Regret and Belief Complexity Tradeoff in Gaussian Process Bandits via Information Thresholding

Amrit Singh Bedi, Dheeraj Peddireddy, Vaneet Aggarwal, Brian M. Sadler, Alec Koppel

Published: 01 Jan 2025, Last Modified: 13 May 2025IEEE Trans. Artif. Intell. 2025EveryoneRevisionsBibTeXCC BY-SA 4.0

Abstract: Bayesian optimization is a powerful framework for global search, using maximum a posteriori updates instead of simulated annealing. We cast it as a multiarmed bandit problem with a Gaussian process (GP) for the payoff function. Action selections rely on upper confidence bound (UCB) or expected improvement (EI). Prior works with GPs faced challenges for large iteration horizons ($T$) due to cubic scaling in posterior computation. To address this, we propose a simple thresholding: incorporating an action into the GP posterior only when its conditional entropy surpasses $\epsilon$. Doing so permits us to precisely characterize the tradeoff between regret bounds of GP bandit algorithms and complexity of the posterior distributions depending on the compression parameter $\epsilon$ for both discrete and continuous action sets.

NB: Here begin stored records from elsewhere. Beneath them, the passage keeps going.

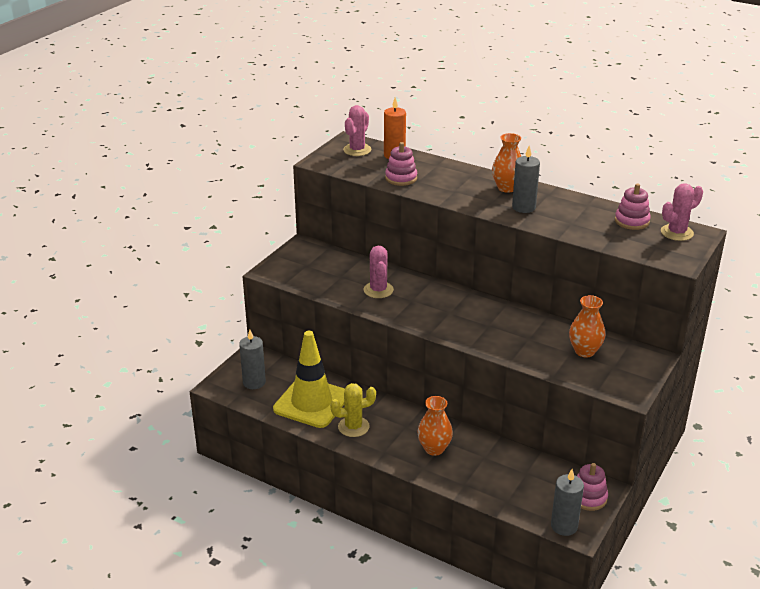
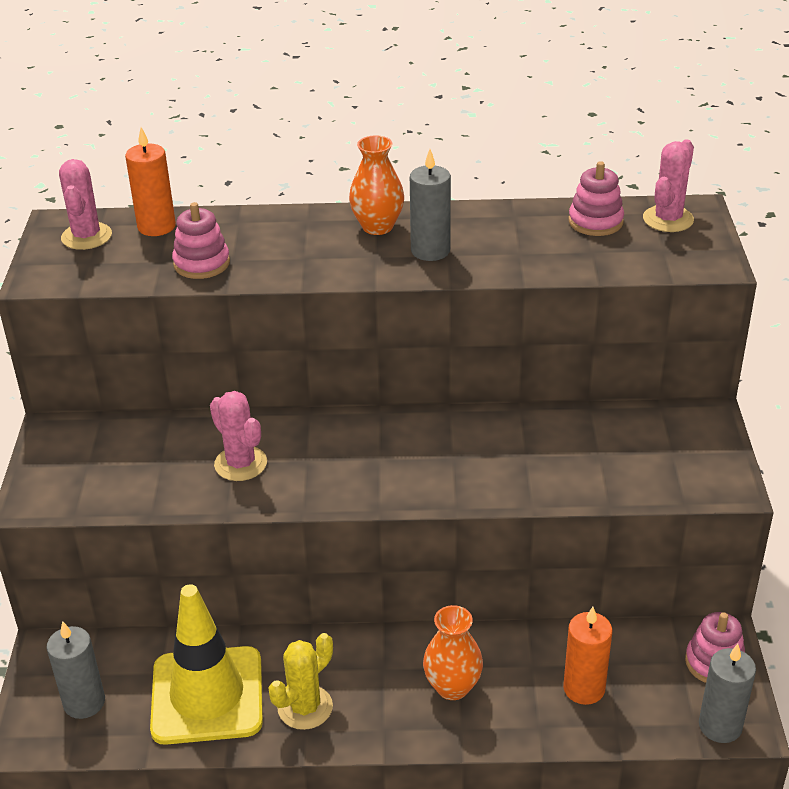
camera: 30 degrees left, 5 degrees up
orange vase [569,295,605,357] -> none
none -> orange candle [563,607,613,705]

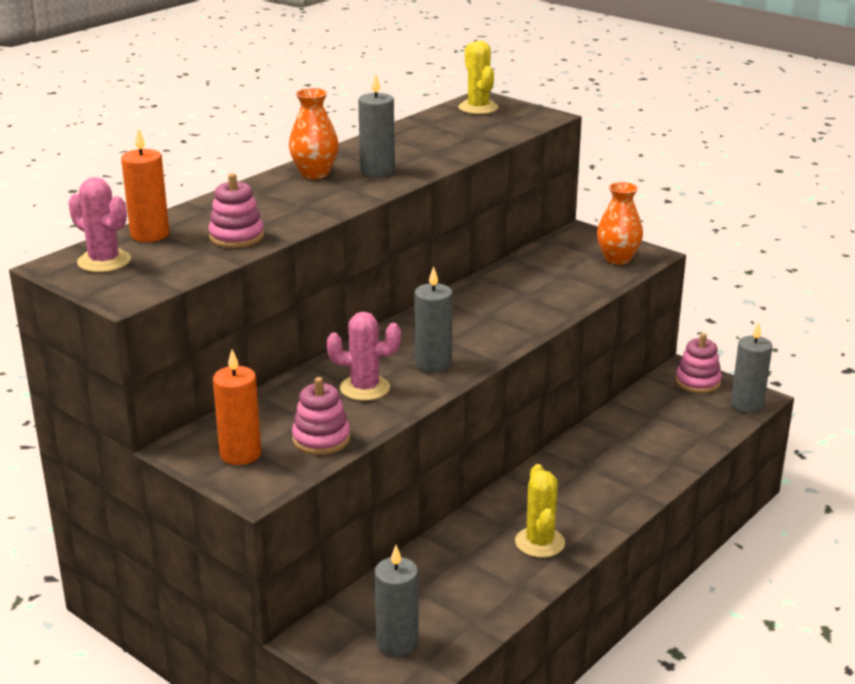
camera: 50 degrees left, 10 degrees down
yellow traffic cone [150,584,263,745] -> none
orange vase [423,605,483,700] -> orange vase moved to [597,182,643,265]
orange candle [563,607,613,705] -> orange candle moved to [213,349,261,465]
pink stacking toy [569,161,624,236] -> pink stacking toy moved to [292,377,350,455]
pink cactus [643,139,694,232] -> yellow cactus [458,41,498,114]
none -> grey candle [414,266,453,372]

To best of our knowledge, this is the first result which allows us to obtain sublinear regret bounds while still maintaining sublinear growth rate of the complexity of the posterior which is linear in the existing literature. Moreover, a provably finite bound on the complexity could be achieved but the algorithm would result in $\epsilon$-regret which means $\textbf{Reg}_{T}/T\rightarrow\mathcal{O}(\epsilon)$ as $T\rightarrow\infty$. Experiments demonstrate state-of-the-art accuracy and complexity tradeoffs for GP bandit algorithms in global optimization, highlighting the benefits of compressed GPs in bandit settings.